▶ **ACTION ITEM**
Every line in the records below that holds "review" must be identified and copied.

########################################

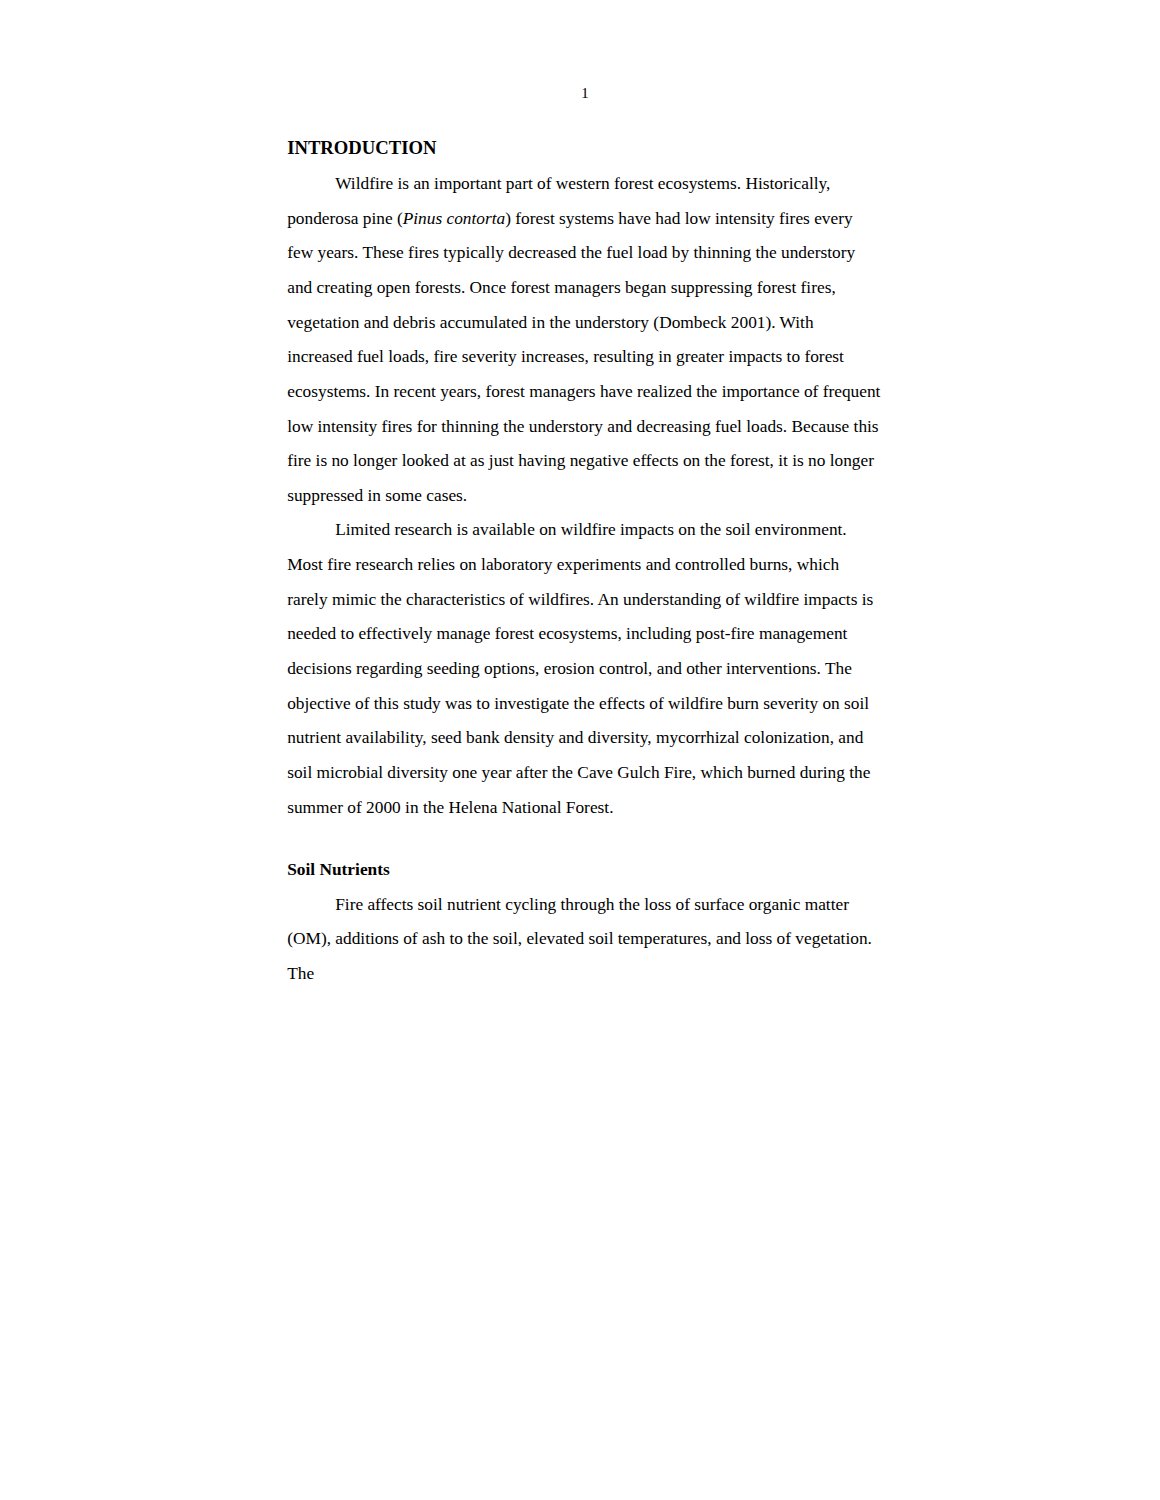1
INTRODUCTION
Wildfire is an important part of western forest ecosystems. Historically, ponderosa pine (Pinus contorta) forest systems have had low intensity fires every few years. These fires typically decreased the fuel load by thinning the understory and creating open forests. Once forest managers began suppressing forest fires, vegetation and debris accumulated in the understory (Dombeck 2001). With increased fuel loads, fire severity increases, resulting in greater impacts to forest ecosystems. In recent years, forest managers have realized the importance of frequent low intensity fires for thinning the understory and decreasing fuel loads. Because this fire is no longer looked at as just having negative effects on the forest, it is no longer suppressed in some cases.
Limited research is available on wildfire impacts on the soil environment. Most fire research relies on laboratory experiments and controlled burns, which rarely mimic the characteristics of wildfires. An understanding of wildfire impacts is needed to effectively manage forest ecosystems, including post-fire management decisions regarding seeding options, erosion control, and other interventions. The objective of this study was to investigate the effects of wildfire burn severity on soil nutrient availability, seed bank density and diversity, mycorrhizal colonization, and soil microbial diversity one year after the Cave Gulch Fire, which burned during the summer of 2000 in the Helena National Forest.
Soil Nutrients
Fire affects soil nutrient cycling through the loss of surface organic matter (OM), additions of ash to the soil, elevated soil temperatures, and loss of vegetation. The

########################################

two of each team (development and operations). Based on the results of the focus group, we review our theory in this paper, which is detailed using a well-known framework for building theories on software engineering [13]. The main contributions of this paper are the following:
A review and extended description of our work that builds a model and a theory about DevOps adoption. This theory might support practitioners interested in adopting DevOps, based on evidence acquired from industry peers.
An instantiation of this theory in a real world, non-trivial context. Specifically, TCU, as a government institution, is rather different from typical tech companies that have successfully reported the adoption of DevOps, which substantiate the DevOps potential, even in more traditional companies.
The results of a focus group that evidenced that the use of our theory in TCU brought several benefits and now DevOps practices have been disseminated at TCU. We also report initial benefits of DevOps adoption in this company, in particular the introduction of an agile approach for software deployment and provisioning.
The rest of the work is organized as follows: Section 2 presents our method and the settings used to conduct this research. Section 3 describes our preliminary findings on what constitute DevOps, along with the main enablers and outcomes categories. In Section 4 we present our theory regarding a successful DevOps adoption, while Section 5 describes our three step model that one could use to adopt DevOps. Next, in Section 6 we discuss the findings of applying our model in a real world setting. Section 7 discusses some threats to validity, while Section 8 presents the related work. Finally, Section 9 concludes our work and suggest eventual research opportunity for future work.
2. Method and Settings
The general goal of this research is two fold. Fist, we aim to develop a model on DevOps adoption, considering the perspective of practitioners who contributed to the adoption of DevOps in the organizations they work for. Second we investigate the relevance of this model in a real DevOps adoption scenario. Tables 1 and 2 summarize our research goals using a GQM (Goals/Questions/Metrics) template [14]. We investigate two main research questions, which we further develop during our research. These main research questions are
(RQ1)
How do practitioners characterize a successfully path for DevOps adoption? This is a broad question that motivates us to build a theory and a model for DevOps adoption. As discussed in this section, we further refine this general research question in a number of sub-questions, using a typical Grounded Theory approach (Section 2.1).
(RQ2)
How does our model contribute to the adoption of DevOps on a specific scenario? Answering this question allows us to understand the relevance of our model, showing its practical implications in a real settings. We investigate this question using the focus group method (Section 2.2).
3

########################################

▶ **EXERCISE ANSWER**
two of each team (development and operations). Based on the results of the focus group, we review our theory in this paper, which is detailed using a well-known framework for building theories on software engineering [13]. The main contributions of this paper are the following:
A review and extended description of our work that builds a model and a theory about DevOps adoption. This theory might support practitioners interested in adopting DevOps, based on evidence acquired from industry peers.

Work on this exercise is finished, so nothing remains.